# REQUIRED ACTION
Among the entries below, one stretch runs from the line that contains "left shoulder: (141, 187)" through the line that contains "left front paw: (905, 544)". Repeat that stretch exactly, ends included, and only that.

# SUPPLIED RECORDS

.....

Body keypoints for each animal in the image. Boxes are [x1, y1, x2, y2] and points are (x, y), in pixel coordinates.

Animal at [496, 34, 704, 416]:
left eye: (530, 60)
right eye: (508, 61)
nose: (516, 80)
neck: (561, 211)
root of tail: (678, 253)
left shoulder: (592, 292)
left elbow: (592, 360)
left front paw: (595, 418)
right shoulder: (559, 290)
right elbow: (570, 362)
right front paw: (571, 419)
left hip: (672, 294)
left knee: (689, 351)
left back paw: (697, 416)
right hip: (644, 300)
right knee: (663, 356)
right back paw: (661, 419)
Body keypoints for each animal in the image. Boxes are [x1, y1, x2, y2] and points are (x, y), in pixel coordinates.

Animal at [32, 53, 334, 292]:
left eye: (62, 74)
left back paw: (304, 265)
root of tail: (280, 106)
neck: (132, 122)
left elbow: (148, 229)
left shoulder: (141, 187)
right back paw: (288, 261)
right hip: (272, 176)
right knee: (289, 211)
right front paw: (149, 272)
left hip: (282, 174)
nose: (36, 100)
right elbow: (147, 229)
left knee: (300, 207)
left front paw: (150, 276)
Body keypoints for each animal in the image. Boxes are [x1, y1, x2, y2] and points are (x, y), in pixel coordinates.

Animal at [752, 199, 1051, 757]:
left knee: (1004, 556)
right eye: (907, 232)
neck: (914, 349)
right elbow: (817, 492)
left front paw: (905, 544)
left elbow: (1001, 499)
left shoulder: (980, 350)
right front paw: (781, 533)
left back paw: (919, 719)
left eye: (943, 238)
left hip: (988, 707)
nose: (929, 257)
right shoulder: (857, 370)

.....

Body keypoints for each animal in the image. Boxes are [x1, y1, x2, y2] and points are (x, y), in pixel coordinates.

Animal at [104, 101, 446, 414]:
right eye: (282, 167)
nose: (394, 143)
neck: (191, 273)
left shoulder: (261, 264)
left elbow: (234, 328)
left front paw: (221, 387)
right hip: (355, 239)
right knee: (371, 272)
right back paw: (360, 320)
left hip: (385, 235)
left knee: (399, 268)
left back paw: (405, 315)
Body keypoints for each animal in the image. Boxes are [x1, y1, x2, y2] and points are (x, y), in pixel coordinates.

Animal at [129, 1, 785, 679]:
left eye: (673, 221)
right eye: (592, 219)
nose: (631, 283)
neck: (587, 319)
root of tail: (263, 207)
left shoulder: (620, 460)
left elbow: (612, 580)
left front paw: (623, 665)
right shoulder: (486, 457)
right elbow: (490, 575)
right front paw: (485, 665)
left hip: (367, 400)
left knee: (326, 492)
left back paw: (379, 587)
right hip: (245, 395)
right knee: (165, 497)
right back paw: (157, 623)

.....

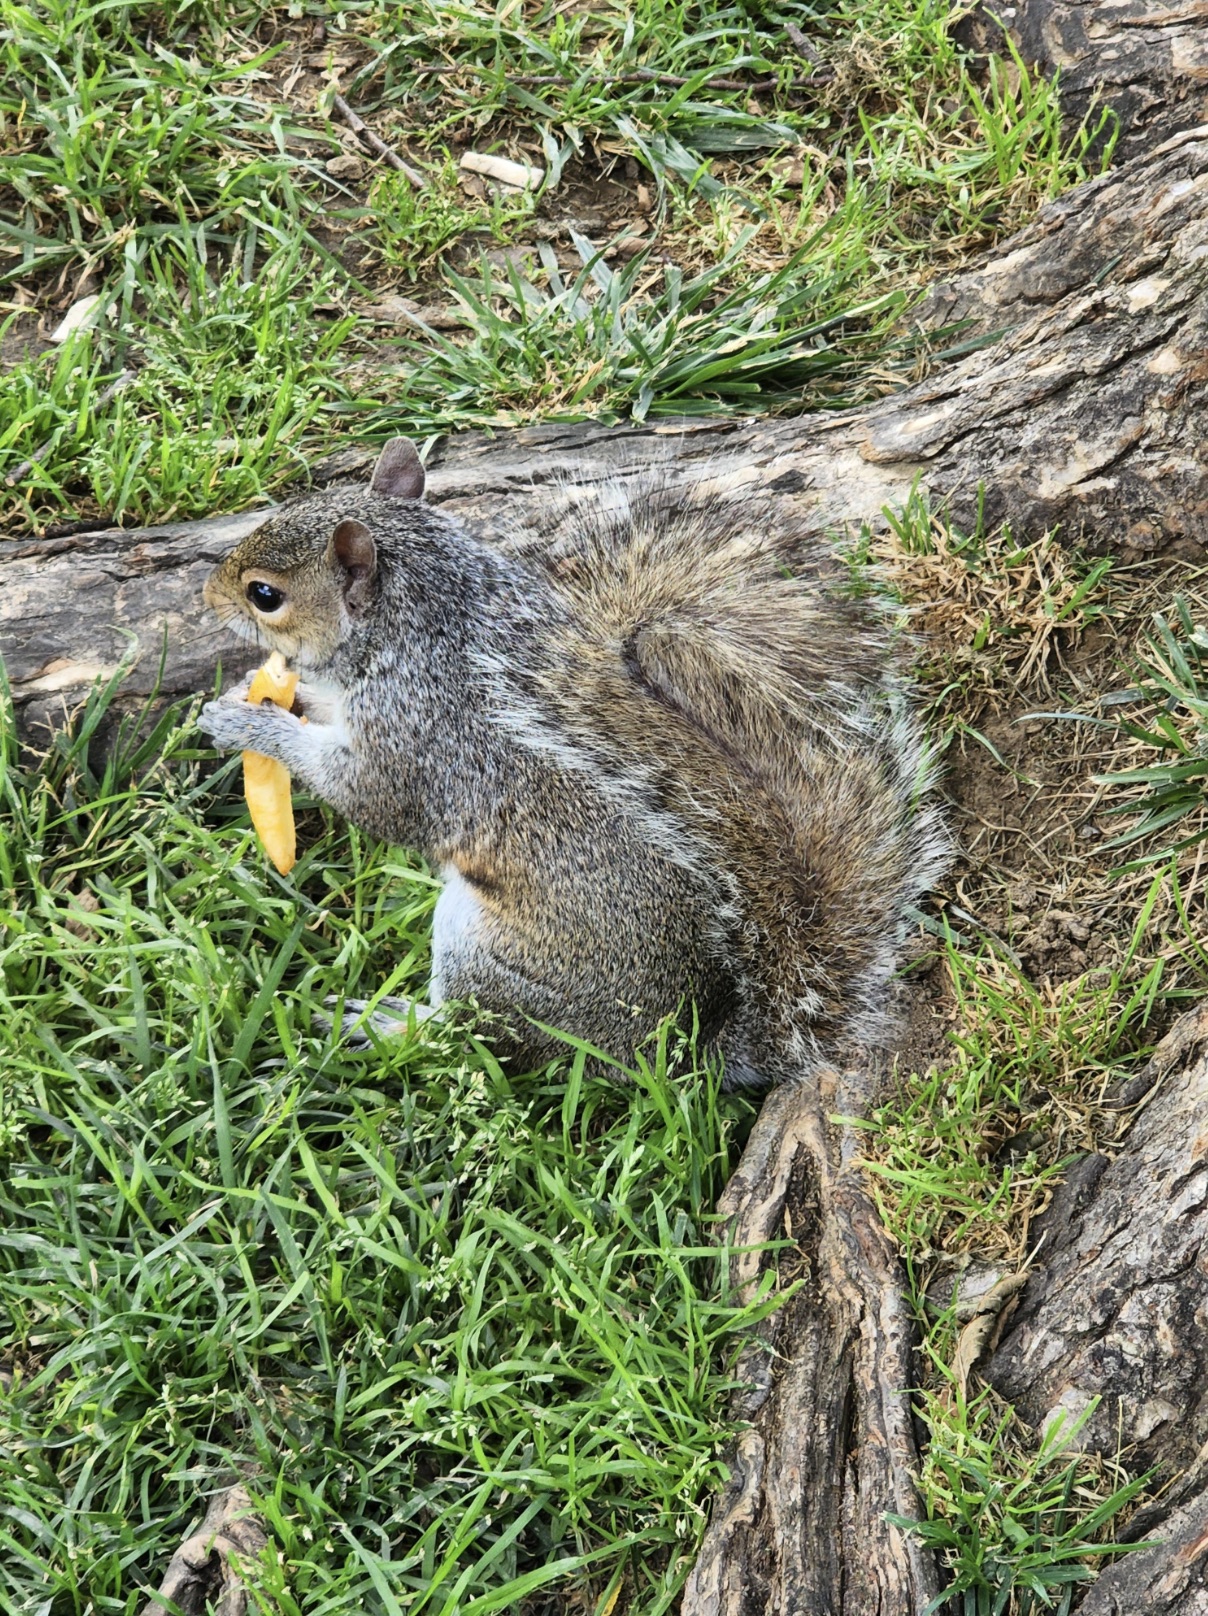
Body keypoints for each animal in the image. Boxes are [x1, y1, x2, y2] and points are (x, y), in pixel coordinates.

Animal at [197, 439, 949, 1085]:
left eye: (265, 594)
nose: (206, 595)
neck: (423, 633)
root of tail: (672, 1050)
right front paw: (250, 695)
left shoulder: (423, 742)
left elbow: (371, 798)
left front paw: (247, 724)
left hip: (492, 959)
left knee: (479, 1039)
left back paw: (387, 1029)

.....

# YOUR SOLUTION
left shoulder: (141, 187)
right back paw: (288, 261)
right hip: (272, 176)
right knee: (289, 211)
right front paw: (149, 272)
left hip: (282, 174)
nose: (36, 100)
right elbow: (147, 229)
left knee: (300, 207)
left front paw: (150, 276)
Body keypoints for each animal in the image. Boxes are [x1, y1, x2, y2] and points are (x, y), in pixel coordinates.

Animal at [752, 199, 1051, 757]:
left knee: (1004, 556)
right eye: (907, 232)
neck: (914, 349)
right elbow: (817, 492)
left front paw: (905, 544)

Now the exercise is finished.